LE samedi avant la semaine sainte, la grosse Marie Charrut, la mendiante à relents d’alcool que depuis plus de dix ans l’on voyait dans tous les bureaux d’affaires du bas de la ville, s’en fut trouver sœur Marcelin à l’Asile des Miséreux.

Lorsqu’elle se trouva en présence de la directrice :

— Ma sœur, lui dit-elle, je suis venue vous voir pour que vous m’habilliez afin que je fasse mes pâques. Je n’ai jamais manqué à ce devoir mais cette année, je suis trop en guenilles pour me présenter ainsi à la sainte table. Je ne peux pas aller recevoir le bon Dieu avec une vieille jupe raccommodée, un chapeau bon à jeter aux vidanges, des bottines tellement fendues que les orteils me passent à travers et un pantalon qui sent la pisse. Je manquerais de respect à Notre-Seigneur en allant communier comme ça. Donnez-moi une toilette convenable, je me laverai partout et j’irai faire mes pâques.

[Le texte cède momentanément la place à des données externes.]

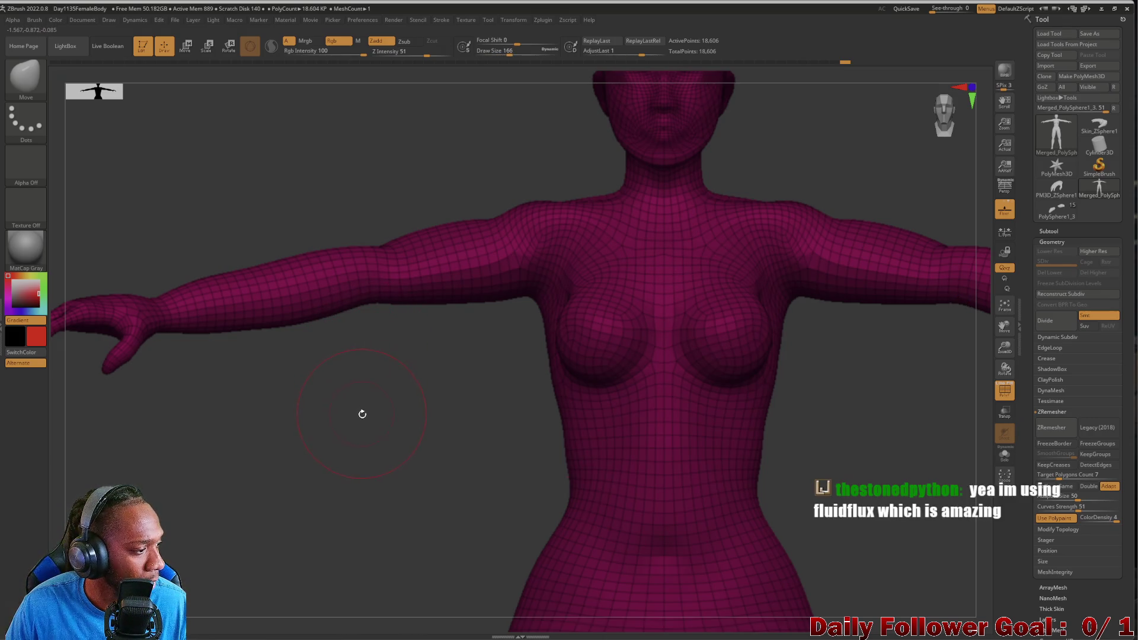
pyautogui.moveTo(367, 421); pyautogui.dragTo(368, 414)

— Lavez-vous la figure toujours, fit la religieuse amusée par la franchise de la quémandeuse.

— Non, je me laverai partout, répondit énergiquement Marie. Alors, vous allez m’habiller ? interrogea-t-elle, car si je ne fais pas mes pâques, c’est vous qui serez responsable.

Sale, crasseuse, en haillons, sentant le whiskey et la vieille jupe, ronde de partout, les cheveux gras, le teint coloré et la physionomie sympathique malgré tout, elle se tenait debout devant sœur Marcelin.

Indulgente, habituée aux faiblesses et aux misères humaines et sachant y compatir, la religieuse la regardait avec l’intérêt qu’elle portait à tous les malheureux à qui elle avait voué sa vie.

— Venez me voir lundi, fit-elle. Je tâcherai de vous trouver quelques vêtements présentables.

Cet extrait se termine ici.